**O que fazer**
Continue o texto sobre o desfile de Ricardo Almeida a partir da última frase mostrada.

**Trecho**
A primeira parte do desfile é construída sobre essa ideia. A alfaiataria clássica de Ricardo Almeida ganha proporções mais soltas, com jaquetões de um botão, paletós alongados e abotoamento mais baixo combinados a calças amplas de pregas. Linho, seda e lã entram para tirar peso da construção tradicional. O resultado é menos formal, mais fluido e bastante alinhado ao momento atual da moda masculina, em que conforto e precisão deixaram de ser conceitos opostos.
O verde foi a cor dominante, aparecendo em tons oliva, acinzentados e folha, ao lado de off-white, bege e caqui. Pontos de amarelo, lilás, terrosos e laranja — este último incorporado à nova identidade da marca — quebraram a sobriedade esperada.
É na segunda parte, porém, que o desfile ganha outra personalidade. A RA2 entra em cena com apenas 12 looks, mas muda completamente o registro. O paletó box sem lapela, as calças samurai revisitadas em linho leve e as peças com costura reversa mostram a disposição de desmontar alguns dos códigos que o próprio Ricardo ajudou a estabelecer. Comandada pelos filhos, Ricardinho e Arthur, além de Gabriel Pascolato, traz uma evolução coerente, não uma tentativa de parecer jovem ou experimental a qualquer custo. “Trabalhamos bastante a alfaiataria que é nosso forte, mas também uma linha mais oversized e inovadora na RA2 dos meus filhos”, disse Ricardo Almeida a VEJA.

Itens guardados de uma coleção:
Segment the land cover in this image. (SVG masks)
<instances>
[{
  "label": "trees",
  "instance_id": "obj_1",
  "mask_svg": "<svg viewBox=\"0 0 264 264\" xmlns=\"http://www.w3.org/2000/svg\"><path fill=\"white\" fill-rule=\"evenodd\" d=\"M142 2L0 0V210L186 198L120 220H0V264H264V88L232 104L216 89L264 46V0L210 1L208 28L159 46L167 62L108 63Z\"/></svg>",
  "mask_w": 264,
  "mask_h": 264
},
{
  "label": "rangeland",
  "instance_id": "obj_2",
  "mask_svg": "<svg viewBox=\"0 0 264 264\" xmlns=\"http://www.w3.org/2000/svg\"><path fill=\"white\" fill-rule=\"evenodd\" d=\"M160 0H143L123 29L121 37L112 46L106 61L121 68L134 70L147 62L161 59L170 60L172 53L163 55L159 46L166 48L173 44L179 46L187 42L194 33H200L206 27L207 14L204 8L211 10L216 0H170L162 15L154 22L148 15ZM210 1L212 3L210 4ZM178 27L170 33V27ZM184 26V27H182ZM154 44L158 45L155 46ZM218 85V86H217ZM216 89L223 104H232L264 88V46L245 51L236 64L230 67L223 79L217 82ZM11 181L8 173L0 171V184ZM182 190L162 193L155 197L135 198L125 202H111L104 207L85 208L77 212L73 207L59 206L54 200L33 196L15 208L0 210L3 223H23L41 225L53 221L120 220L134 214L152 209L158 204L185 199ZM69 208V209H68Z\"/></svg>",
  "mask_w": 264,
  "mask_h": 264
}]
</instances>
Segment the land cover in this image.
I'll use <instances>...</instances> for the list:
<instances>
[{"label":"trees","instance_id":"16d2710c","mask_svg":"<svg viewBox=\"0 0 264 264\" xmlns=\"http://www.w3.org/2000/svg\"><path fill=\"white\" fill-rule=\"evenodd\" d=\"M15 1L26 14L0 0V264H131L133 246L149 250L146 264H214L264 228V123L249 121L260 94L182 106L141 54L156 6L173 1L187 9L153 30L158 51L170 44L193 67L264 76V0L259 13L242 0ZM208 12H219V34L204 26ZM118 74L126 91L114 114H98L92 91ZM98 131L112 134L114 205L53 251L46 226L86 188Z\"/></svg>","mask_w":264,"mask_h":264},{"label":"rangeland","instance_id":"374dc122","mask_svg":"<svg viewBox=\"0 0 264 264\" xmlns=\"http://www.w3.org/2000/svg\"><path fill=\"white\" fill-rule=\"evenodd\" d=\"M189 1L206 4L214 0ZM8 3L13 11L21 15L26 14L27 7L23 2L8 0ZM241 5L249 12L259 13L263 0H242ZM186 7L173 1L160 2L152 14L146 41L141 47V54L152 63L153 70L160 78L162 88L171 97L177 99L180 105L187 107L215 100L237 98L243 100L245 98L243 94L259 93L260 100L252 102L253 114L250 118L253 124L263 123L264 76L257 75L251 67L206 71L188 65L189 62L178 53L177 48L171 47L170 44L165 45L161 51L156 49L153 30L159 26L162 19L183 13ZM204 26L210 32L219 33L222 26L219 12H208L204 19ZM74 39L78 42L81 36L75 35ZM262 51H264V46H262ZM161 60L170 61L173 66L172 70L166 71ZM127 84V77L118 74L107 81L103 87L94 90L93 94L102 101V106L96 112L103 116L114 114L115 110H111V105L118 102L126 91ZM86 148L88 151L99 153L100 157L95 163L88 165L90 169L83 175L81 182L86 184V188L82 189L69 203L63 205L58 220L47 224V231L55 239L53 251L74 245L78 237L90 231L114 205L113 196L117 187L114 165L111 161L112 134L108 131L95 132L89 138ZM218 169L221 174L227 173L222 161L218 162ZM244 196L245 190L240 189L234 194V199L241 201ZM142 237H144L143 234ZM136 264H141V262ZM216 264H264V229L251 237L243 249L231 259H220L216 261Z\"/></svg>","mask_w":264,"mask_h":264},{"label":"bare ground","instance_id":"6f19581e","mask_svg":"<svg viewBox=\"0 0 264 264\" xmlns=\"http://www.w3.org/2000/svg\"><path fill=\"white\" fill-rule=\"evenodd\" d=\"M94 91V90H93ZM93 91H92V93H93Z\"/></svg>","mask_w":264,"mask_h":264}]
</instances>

**Resposta**
E Alexandre Nero teve um papel importante nessa narrativa. O ator entrou na passarela como um dos rostos que representam uma relação de longa data entre a marca e o audiovisual brasileiro. Em algum momento dessas três décadas, praticamente todos os grandes atores globais passaram pela passarela de Ricardo Almeida, além de figuras femininas icônicas como Hebe Camargo e Gisele Bündchen. É uma marca impressionante e que diz muito sobre o alcance do trabalho do estilista: sua roupa não ficou restrita ao guarda-roupa corporativo. Foi parar na televisão, no cinema, nos palcos, em premiações e na imagem pública de algumas das figuras mais conhecidas do país.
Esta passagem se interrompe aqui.